Firstmac Limited shared a report on each of the 24 trusts in its $12.8bn loan book which shows that as of April 30, 2020, just 5.26% of mortgage holders had applied for hardship arrangements that would reduce or suspend their mortgage repayments – data which reflects conditions more than a month after the introduction of social distancing and the shutdown of the tourism industry and indoor venues which caused widespread job loss.
According to managing director Kim Cannon, the hardship numbers were less than “even the most optimistic forecasts” of 6% to 9%, and far below the level which could have led to deferred RMBS coupon payments to investors.

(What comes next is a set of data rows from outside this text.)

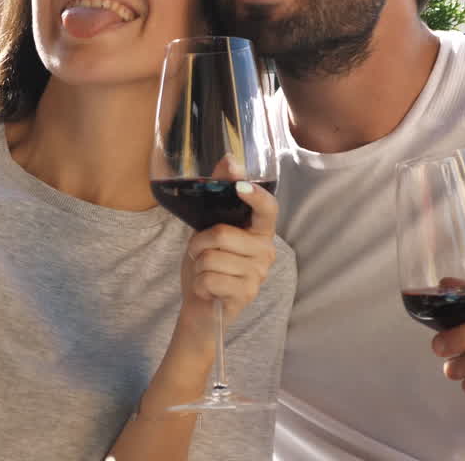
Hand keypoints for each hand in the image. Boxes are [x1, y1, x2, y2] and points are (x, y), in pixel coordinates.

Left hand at [176, 182, 277, 344]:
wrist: (201, 306)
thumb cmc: (207, 263)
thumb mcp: (208, 226)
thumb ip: (219, 193)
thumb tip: (229, 159)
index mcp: (260, 231)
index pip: (268, 208)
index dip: (255, 195)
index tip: (240, 186)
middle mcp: (266, 251)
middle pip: (222, 234)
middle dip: (198, 243)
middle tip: (198, 252)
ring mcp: (258, 274)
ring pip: (212, 258)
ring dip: (197, 264)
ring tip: (204, 271)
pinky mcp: (246, 294)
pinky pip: (209, 279)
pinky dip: (198, 283)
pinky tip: (207, 288)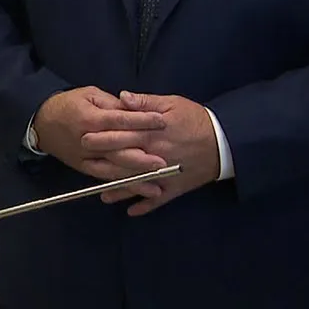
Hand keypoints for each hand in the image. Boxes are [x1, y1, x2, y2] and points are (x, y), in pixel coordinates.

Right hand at [31, 86, 167, 181]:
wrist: (42, 122)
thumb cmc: (68, 104)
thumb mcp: (89, 94)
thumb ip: (112, 104)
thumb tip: (134, 108)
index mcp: (90, 118)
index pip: (120, 120)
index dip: (142, 120)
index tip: (162, 121)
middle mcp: (87, 141)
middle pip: (118, 150)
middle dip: (142, 157)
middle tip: (164, 161)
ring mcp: (85, 158)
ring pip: (112, 170)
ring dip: (134, 179)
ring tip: (156, 185)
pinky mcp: (83, 168)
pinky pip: (104, 180)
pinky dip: (121, 188)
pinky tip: (137, 192)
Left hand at [85, 91, 220, 215]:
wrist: (225, 141)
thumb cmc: (195, 118)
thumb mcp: (171, 104)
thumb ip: (145, 103)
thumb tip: (121, 97)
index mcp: (150, 134)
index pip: (120, 135)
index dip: (101, 137)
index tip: (83, 138)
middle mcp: (153, 156)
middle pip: (123, 160)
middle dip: (103, 163)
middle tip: (84, 165)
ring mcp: (163, 174)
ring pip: (136, 184)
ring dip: (119, 190)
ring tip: (102, 195)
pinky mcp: (176, 187)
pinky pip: (158, 200)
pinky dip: (145, 207)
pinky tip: (131, 212)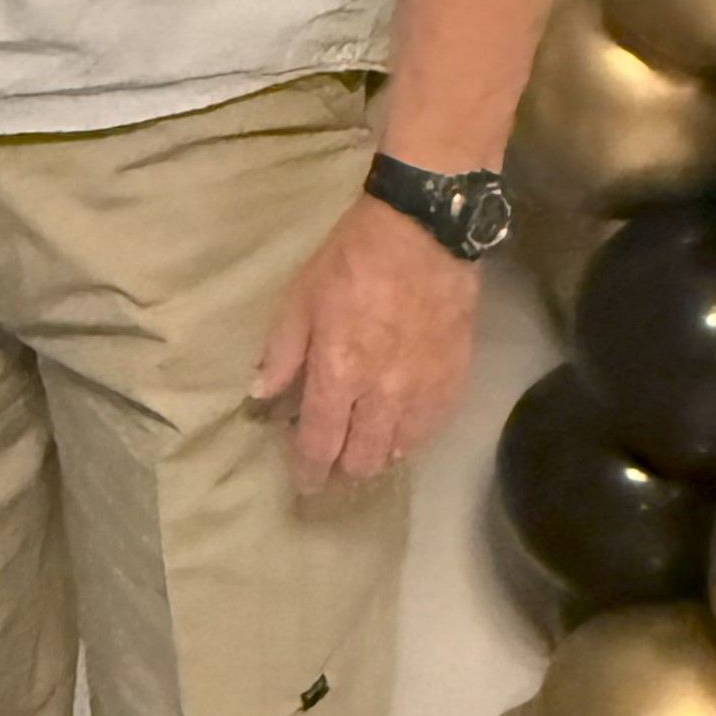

“Investors have been on tenterhooks waiting for this information to see if Australian RMBS are in trouble, so this is a huge piece of good news for them,” Cannon said.
“This data will give confidence back to investors so they can keep investing in RMBS knowing that the level of hardship is very manageable. It is just a small fraction of what our RMBS could withstand.”
Cannon attributed the figures to Firstmac’s strong prime loan book, its personalised approach to working with borrowers, and effective government measures like JobSeeker payments which have helped to mitigate the financial impact of the shutdowns.
“Many hardship applicants have chosen to continue making some level of repayments that they are comfortable with, leaving them better off in the long run," he added.
“At the start of this crisis, we rejected a one-size-fits-all approach to hardship and resolved to work with each customer individually to help them tailor the best arrangement for their unique circumstances."